If the account is deleted on the source, such as Active Directory, it is recreated along with the requested entitlement upon the next refresh.
Solution
Create Access Profiles instead of making entitlements as requestable. Knowing the fact doing all entitlements in this manner is not feasible if we have hundreds of thousands. If we have thousands of Access Profiles to be created SailPoint provides a utility to create bulk Access Profiles, which will ease a lot. Reference: IdentityNow Bulk Access Profile and Role Importer - Compass (sailpoint.com)
If we still want to go with requestable entitlements then we will have to make sure the requested entitlement is removed from SailPoint IdentityNow before deleting the account. That can be achieved via any of the following approach:
Using Access Certification.
Revoke it by submitting an API call.
Can make use of workflows.
Manager revokes the access manually from SailPoint UI.
Using Before Provisioning Rule - remove all the access before disabling / deleting the account.
I’m getting mixed responses on something that I’d like to clarify and make abundantly clear:
Are entitlements ONLY sticky IF they were requested via Access Request?

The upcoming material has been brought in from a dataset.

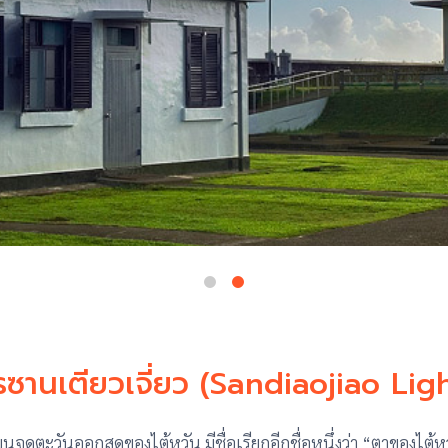
ซานเตียวเจี่ยว (Sandiaojiao Li
บนจุดตะวันออกสุดของไต้หวัน มีชื่อเรียกอีกชื่อหนึ่งว่า “ตาของไ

If so, does that mean entitlements that were granted as part of an Access Profile (via Request Center) are NOT sticky? The idea being that since the entitlements were assigned as part of the Access Profile definition (and not directly via Access Request), then they aren’t sticky.
On the topic of revoking entitlements with a Before Provisioning Operation rule: Are we saying that if I have the Identity Profile setup to disable access when someone flips to Inactive lifecycle state, that Sailpoint WON’T revoke entitlements AND disable the user as part of that? Will it simply Disable, and the next time the various sources aggregate they will re-enable the user because entitlements weren’t revoked as part of that LifeCycle State Change?

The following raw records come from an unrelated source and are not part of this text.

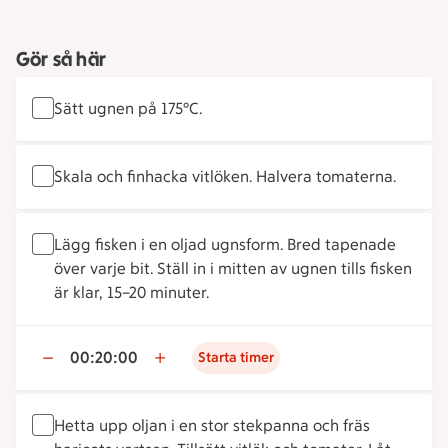
Gör så här
Sätt ugnen på 175°C.
Skala och finhacka vitlöken. Halvera tomaterna.
Lägg fisken i en oljad ugnsform. Bred tapenade
över varje bit. Ställ in i mitten av ugnen tills fisken
är klar, 15–20 minuter.
00:20:00
Starta timer
Hetta upp oljan i en stor stekpanna och fräs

Question: Are entitlements ONLY sticky IF they were requested via Access Request? Answer: Yes, as per my observation and testing entitlements ONLY sticky IF they were requested via Access Request. I did not test it via API, But if you read the Idea GOV-I-3745 they mentioned its via API or Request Center.
Question: Does that mean entitlements that were granted as part of an Access Profile (via Request Center) are NOT sticky? Answer: Yes, as per my observation and testing Access Profiles requested via Request Center were not sticky.

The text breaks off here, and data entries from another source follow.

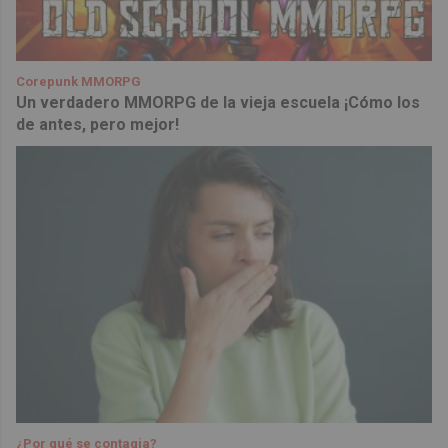
Corepunk MMORPG
Un verdadero MMORPG de la vieja escuela ¡Cómo los
de antes, pero mejor!
¿Por qué se contagia?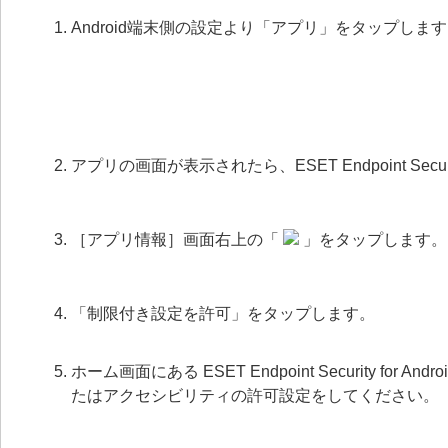
Android端末側の設定より「アプリ」をタップしま
アプリの画面が表示されたら、ESET Endpoint Securi
［アプリ情報］画面右上の「
」をタップします。
「制限付き設定を許可」をタップします。
ホーム画面にある ESET Endpoint Security 
たはアクセシビリティの許可設定をしてください。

Question: Are we saying that if I have the Identity Profile setup to disable access when someone flips to Inactive lifecycle state, that Sailpoint WON’T revoke entitlements AND disable the user as part of that? Will it simply Disable, and the next time the various sources aggregate they will re-enable the user because entitlements weren’t revoked as part of that LifeCycle State Change? Answer: SailPoint wont revoke the access via inactive LCS we do not have that option there, It will just disable the account if you configure so.
Coming to re-enable of account, No it wont enable the account if the account was disabled.
@shekhardas1825 : Below is our observation. Can you please comment on this outcome:
Birthright Roles: Entitlements will be automatically reassigned during identity refresh.
Access Request based Roles: Entitlements will be assigned only during access request. Entitlement changes made at source level will not be updated back to identities during identity refresh.